Engels certa vez escreveu que “um grama de ação vale mais que uma tonelada de teorias”. Alguns hipostasiaram a afirmação até ela virar uma vulgata. A questão se põe nos seguintes termos, Marx e Engels a vida toda combateram os ideólogos, e os combateram em um sentido preciso, a ação humana, a teleologia é a determinação mais genérica e universal de um tipo de ser, o ser social, e por isto, é a objetivação, a conversão dessa teleologia em um pôr, em um ato teleológico que efetiva esse mesmo ser social. Qualquer transformação no âmbito desse ser provém de um ato dessa natureza, isto é, um ato teleológico. Podemos perceber que a frase de Engels tem um sentido muito preciso, a ação humana faz a história, não qualquer agregado de teorias.

Contudo, atenção, Engels nunca desprezou a teoria, desprezou a teoria que pensava ser ela o real e verdadeiro no processo histórico e não a objetividade fora da cabeça do filósofo. E é nesse mesmo sentido que se constitui a crítica de Marx e Engels a filosofia, crítica da filosofia alemã e não negação de todo estatuto filosófico como queria Althusser. Se a teoria de Marx e Engels é, em termos muito genéricos, a reprodução ideal do movimento real de um objeto, de algo que existe fora da cabeça de quem pesquisa, e se essa pesquisa precisa subordinar sua subjetividade a essa realidade, chegamos a conclusão mais genérica que existe uma prioridade ontológico da objetividade face a subjetividade. Ora, como Marx e Engels podem afirmar isso?

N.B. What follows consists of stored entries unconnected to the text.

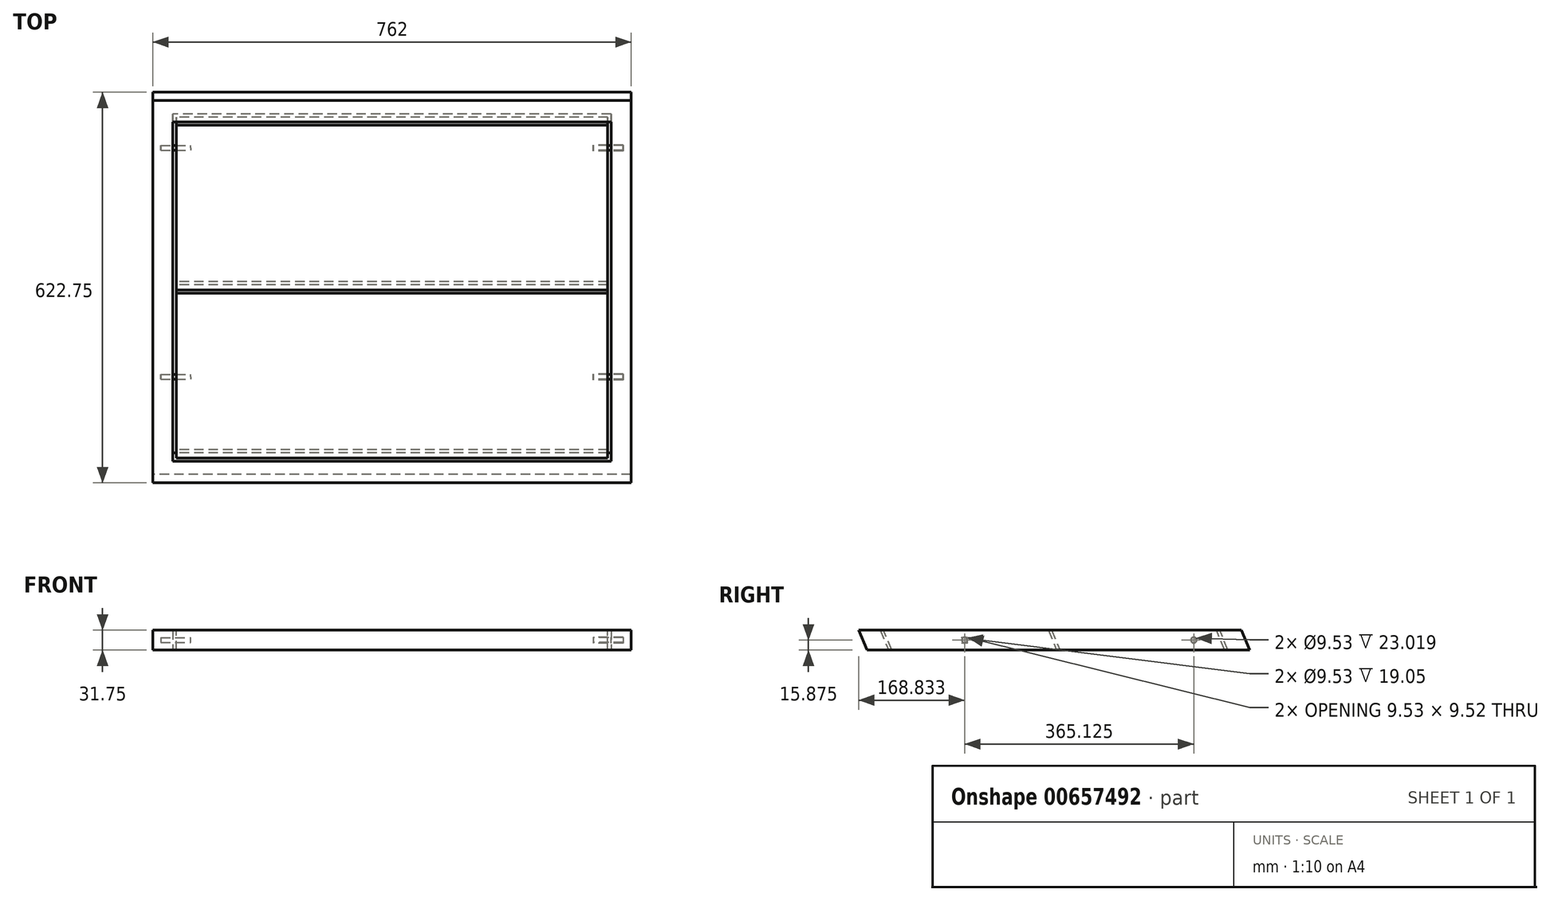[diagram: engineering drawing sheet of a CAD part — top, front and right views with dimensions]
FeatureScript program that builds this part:
annotation { "Feature Type Name" : "Feature", "Feature Type Description" : "" }
export const myFeature = defineFeature(function(context is Context, id is Id, definition is map)
    precondition{}
    {
        {
            var Q0;
            Q0=qCreatedBy(makeId("Right.planeOp"),FACE);
            var sketch = newSketch(context, id + "F0", { "sketchPlane" : qUnion([Q0])});
            skLineSegment(sketch, "E0", {"start": v(-304.8, 0) * mm, "end": v(304.8, 0) * mm});
            skLineSegment(sketch, "E1", {"start": v(304.8, 0) * mm, "end": v(291.65, 31.75) * mm});
            skLineSegment(sketch, "E2", {"start": v(291.65, 31.75) * mm, "end": v(-317.95, 31.75) * mm});
            skLineSegment(sketch, "E3", {"start": v(-317.95, 31.75) * mm, "end": v(-304.8, 0) * mm});
            skSolve(sketch);
        }
        {
            var Q0;
            Q0 = qSketchRegion(id + "F0", true);
            extrude(context, id + "F1", {"entities" : qUnion([Q0]), "endBound" : BoundingType.SYMMETRIC, "depth" : 762 * mm, "offsetDistance" : 25.4 * mm});
        }
        {
            var Q0;
            Q0=makeQuery(id+"F1.opExtrude","SWEPT_FACE",FACE,{"disambiguationData":[OSD([sQuery(id+"F0.wireOp",EDGE,"E2")])]});
            var Q1;
            Q1=makeQuery(id+"F1.opExtrude","SWEPT_FACE",FACE,{"disambiguationData":[OSD([sQuery(id+"F0.wireOp",EDGE,"E0")])]});
            shell(context, id + "F2", {"entities" : qUnion([Q0, Q1]), "thickness" : 31.75 * mm});
        }
        {
            var Q0;
            Q0=qCreatedBy(makeId("Right.planeOp"),FACE);
            var sketch = newSketch(context, id + "F3", { "sketchPlane" : qUnion([Q0])});
            skLineSegment(sketch, "E4", {"start": v(-278.43, 31.75) * mm, "end": v(-15.73, 31.75) * mm});
            skLineSegment(sketch, "E5", {"start": v(-15.73, 31.75) * mm, "end": v(-2.58, 0) * mm});
            skLineSegment(sketch, "E6", {"start": v(-2.58, 0) * mm, "end": v(-265.28, 0) * mm});
            skLineSegment(sketch, "E7", {"start": v(-265.28, 0) * mm, "end": v(-278.43, 31.75) * mm});
            skLineSegment(sketch, "E8", {"start": v(252.13, 31.75) * mm, "end": v(-10.57, 31.75) * mm});
            skLineSegment(sketch, "E9", {"start": v(-10.57, 31.75) * mm, "end": v(2.58, 0) * mm});
            skLineSegment(sketch, "E10", {"start": v(2.58, 0) * mm, "end": v(265.28, 0) * mm});
            skLineSegment(sketch, "E11", {"start": v(265.28, 0) * mm, "end": v(252.13, 31.75) * mm});
            skSolve(sketch);
        }
        {
            var Q0;
            Q0 = qSketchRegion(id + "F3", true);
            extrude(context, id + "F4", {"entities" : qUnion([Q0]), "endBound" : BoundingType.SYMMETRIC, "depth" : 687.4 * mm, "offsetDistance" : 25.4 * mm});
        }
        {
            var Q0;
            {var subQ0=sQuery(id+"F0.wireOp",EDGE,"E3");var subQ1=sQuery(id+"F0.wireOp",EDGE,"E2");var subQ2=sQuery(id+"F0.wireOp",EDGE,"E1");var subQ3=sQuery(id+"F0.wireOp",EDGE,"E0");Q0=makeQuery(id+"F2.opShell","OFFSET_FACE",FACE,{"disambiguationData":[OSD([subQ3,subQ2,subQ1,subQ0]),TDD([makeQuery(id+"F1.opExtrude","CAP_FACE",FACE,{"disambiguationData":[OSD([subQ3,subQ2,subQ1,subQ0])],"isStart":false})])]});}
            var sketch = newSketch(context, id + "F5", { "sketchPlane" : qUnion([Q0])});
            skCircle(sketch, "E12", {"center": v(-216, 15.88) * mm, "radius": 4.76 * mm});
            skLineSegment(sketch, "E13", {"start": v(-216, 0) * mm, "end": v(-216, 31.75) * mm, "construction": true});
            skLineSegment(sketch, "E14.1.0.0", {"start": v(149.12, 0) * mm, "end": v(149.12, 31.75) * mm, "construction": true});
            skCircle(sketch, "E14.1.0.1", {"center": v(149.12, 15.88) * mm, "radius": 4.76 * mm});
            skLineSegment(sketch, "E14.direction1", {"start": v(-216, 0) * mm, "end": v(149.12, 0) * mm, "construction": true});
            skSolve(sketch);
        }
        {
            var Q0;
            Q0 = qSketchRegion(id + "F5", true);
            extrude(context, id + "F6", {"entities" : qUnion([Q0]), "operationType" : NewBodyOperationType.REMOVE, "oppositeDirection" : true, "depth" : 19.05 * mm, "offsetDistance" : 25.4 * mm, "hasSecondDirection" : true, "secondDirectionOppositeDirection" : false, "secondDirectionDepth" : 28.57 * mm});
        }
        {
            var Q0;
            Q0=makeQuery(id+"F6.boolean.opBoolean","COPY",FACE,{"derivedFrom":makeQuery(id+"F6.opExtrude","CAP_FACE",FACE,{"disambiguationData":[OSD([sQuery(id+"F5.wireOp",EDGE,"E12")])],"isStart":true})});
            var sketch = newSketch(context, id + "F7", { "sketchPlane" : qUnion([Q0])});
            skCircle(sketch, "E15", {"center": v(216, 15.88) * mm, "radius": 3.97 * mm});
            skCircle(sketch, "E16", {"center": v(-149.12, 15.88) * mm, "radius": 3.97 * mm});
            skSolve(sketch);
        }
        {
            var Q0;
            Q0 = qSketchRegion(id + "F7", true);
            var Q1;
            Q1=makeQuery(id+"F6.boolean.opBoolean","COPY",FACE,{"derivedFrom":makeQuery(id+"F6.opExtrude","CAP_FACE",FACE,{"disambiguationData":[OSD([sQuery(id+"F5.wireOp",EDGE,"E12")])],"isStart":false})});
            extrude(context, id + "F8", {"entities" : qUnion([Q0]), "endBound" : BoundingType.UP_TO_SURFACE, "depth" : 25.4 * mm, "endBoundEntityFace" : qUnion([Q1]), "offsetDistance" : 25.4 * mm});
        }
        {
            var Q0;
            Q0=makeQuery(id+"F8.opExtrude","SWEPT_BODY",BODY,{"disambiguationData":[OSD([sQuery(id+"F7.wireOp",EDGE,"E15")])]});
            var Q1;
            Q1=makeQuery(id+"F8.opExtrude","SWEPT_BODY",BODY,{"disambiguationData":[OSD([sQuery(id+"F7.wireOp",EDGE,"E16")])]});
            var Q2;
            Q2=qCreatedBy(makeId("Right.planeOp"),FACE);
            mirror(context, id + "F9", {"entities" : qUnion([Q0, Q1]), "mirrorPlane" : qUnion([Q2])});
        }
    });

A partir da constatação de que o ser social possui uma especificidade frente a todo o ser natural (orgânico e inorgânico). Ele só se reproduz na medida em que 1. Transforma a natureza segundo finalidades. 2. Essas finalidades são produtos da sua própria realidade material. E 3. Como conclusão dessas duas asserções, se para o sucesso, a realização de todo o pôr teleológico, com ênfase no primário, o trabalho, se para esse pôr se realizar e, portanto, para a reprodução do ser social se realizar, em suma, para que essa ser meramente permaneça existindo, é preciso que ele submeta toda a sua subjetividade as legalidades existentes fora de sua cabeça. Isso significa que o complexo do ser social se realiza através de categorias que possuem prioridade ontológica, uma frente a outra e de modo mais geral, que no ser social, a subjetividade como médium sui generis da reprodução social, possui uma subordinação necessária a objetividade social. O que implica diretamente naquilo que colocamos pouco acima, que a teoria só pode ser reprodução ideal do movimento real de um objeto.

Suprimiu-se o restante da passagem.